Damon Lindelof attests to the slippery slope of promotion that came out of his concern that the complicated premise of Lost made it necessary to deconstruct the prohibitive elements of the show so more viewers would buy in.
DAMON LINDELOF
I think the decision to become frontmen/our own kind of P.T. Barnums for the show, never felt like a decision that we actually sat down and contemplated. Had it been, I don’t think we would have chosen to do that. I think it was more something that just kind of happened to us. J.J. and I were certainly experiencing that when people watched the pilot, across the board, they all had the same reaction, which is, “This is pretty cool, I like this.” But how is the show going to sustain itself? What’s the next episode going to be? You can’t just have the monster chasing these people through the jungle every week. It just feels too complex and too intricate for us to track. So as a result of that being the criticism, it almost forced us into a defensive posture where we had to start going out into the media and saying, “Here’s what we’re actually going to do. We have these flashback ideas, and it’s going to be very character-centric.” People would say, “Is the show going to be weird? Is it supernatural?” And we’d say, “No, it’s not that supernatural.”
Obviously, that evolved over time, but in a lot of ways, we likened it to the idea of after a football game the coach has to put himself in front of the press and explain why the team lost the game, or why the team won the game when, in fact, arbitrarily, he’s just the coach. The team has a mind of its own. There was this demand for us to constantly get out and explain things, and we felt like if we denied our audience, if we basically said, “Sorry. The show speaks for itself and we’re not going to talk about the show at all,” that actually would have hurt the show. And so by making ourselves available, ultimately sometimes to criticism as well as praise or questions or anything, we felt that that was in the best interest of the show.
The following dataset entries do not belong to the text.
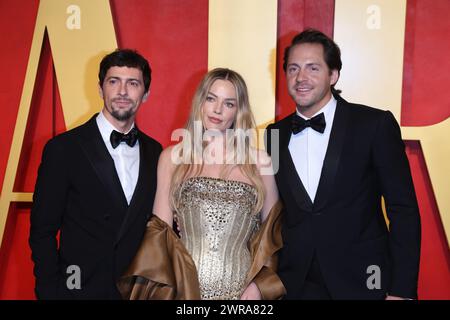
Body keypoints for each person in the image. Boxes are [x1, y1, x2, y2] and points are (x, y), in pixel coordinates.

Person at [265, 29, 421, 300]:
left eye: (313, 68)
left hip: (366, 281)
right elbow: (277, 210)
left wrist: (401, 290)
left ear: (333, 75)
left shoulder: (374, 125)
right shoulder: (274, 135)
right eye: (293, 69)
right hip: (297, 284)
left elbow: (403, 210)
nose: (301, 78)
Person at [117, 68, 285, 300]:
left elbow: (273, 237)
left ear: (239, 110)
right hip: (185, 291)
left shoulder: (259, 162)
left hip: (244, 296)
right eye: (211, 99)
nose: (217, 110)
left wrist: (259, 286)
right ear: (200, 101)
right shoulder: (172, 158)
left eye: (229, 103)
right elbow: (159, 237)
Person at [29, 49, 162, 299]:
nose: (122, 91)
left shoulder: (155, 152)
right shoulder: (64, 149)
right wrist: (50, 292)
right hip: (80, 290)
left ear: (146, 94)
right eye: (114, 81)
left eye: (133, 83)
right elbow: (42, 231)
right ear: (101, 89)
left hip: (136, 293)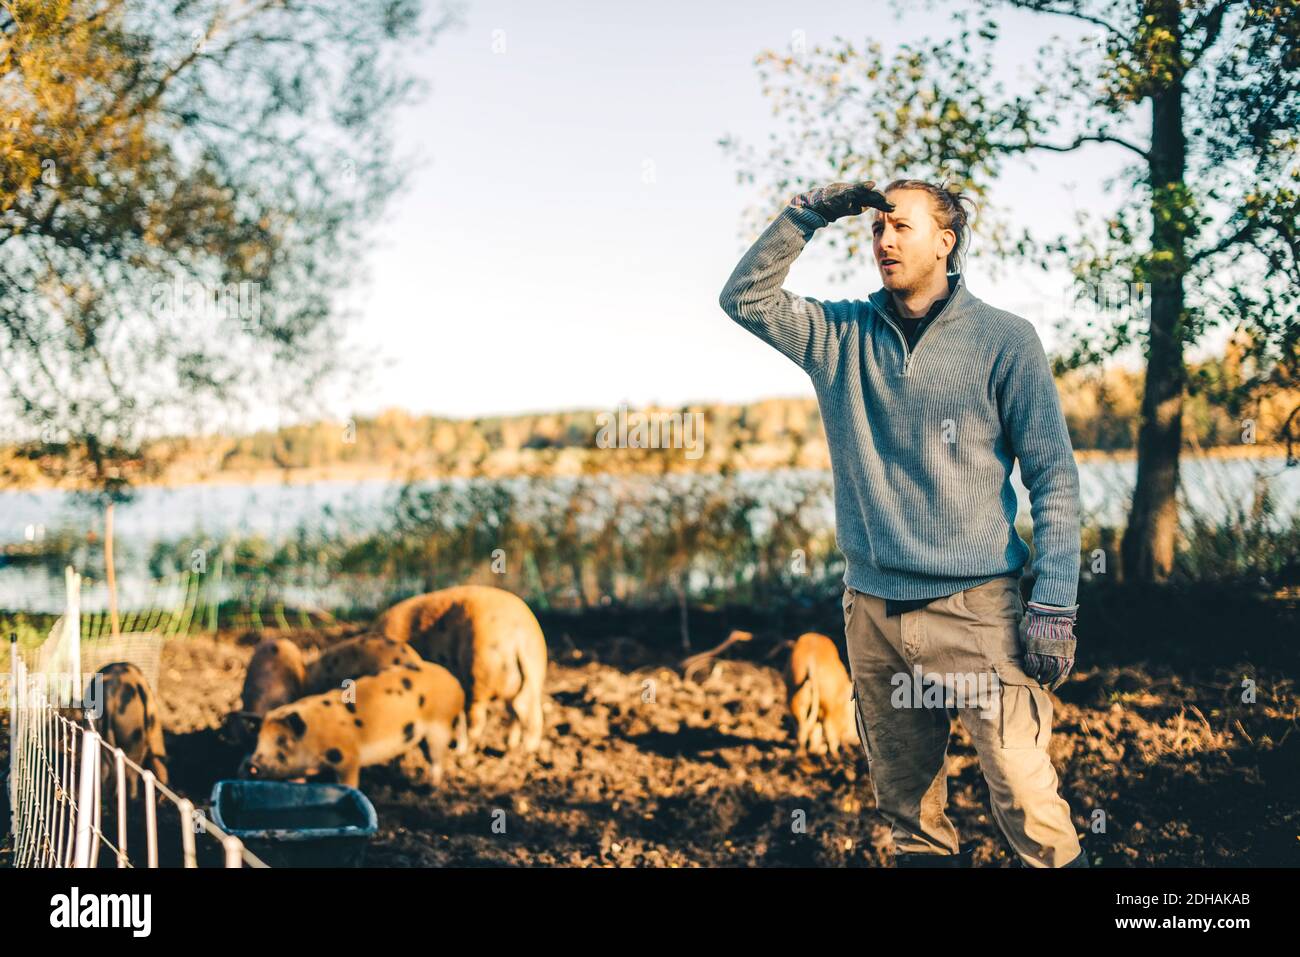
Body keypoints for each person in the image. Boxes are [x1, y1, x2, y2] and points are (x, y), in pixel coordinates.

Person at [718, 179, 1088, 868]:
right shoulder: (840, 337)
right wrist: (810, 212)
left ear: (945, 242)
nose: (883, 239)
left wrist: (1055, 603)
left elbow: (1054, 477)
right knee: (911, 821)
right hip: (875, 619)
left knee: (1029, 805)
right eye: (876, 227)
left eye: (901, 226)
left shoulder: (1006, 341)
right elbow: (745, 298)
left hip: (980, 616)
That evolved to where, by the end of the first season of the show, Carlton and I were asked to do a special that would air before the finale which, basically, recapped the entire season, where we explained, “Here are all the things that you need to know in order to enjoy the finale.” So suddenly, I’m just a writer who occasionally does interviews with the press and then I turn on ABC, and there’s my ugly bald head trying to explain what the Black Rock is. And Carlton and I just turned to each other and said, “How the hell did this happen?”
Carlton and I have a very interesting dynamic. Carlton is the glass-half-full guy, and I’m the glass-half-empty guy. I always looked at doing anything on- camera as a chore, and it was taking our attention away from where it should be, which was actually working on the show itself. But over time I was convinced that it was a necessary part of the job, going out there and saying, “Hey, we stand by our work.”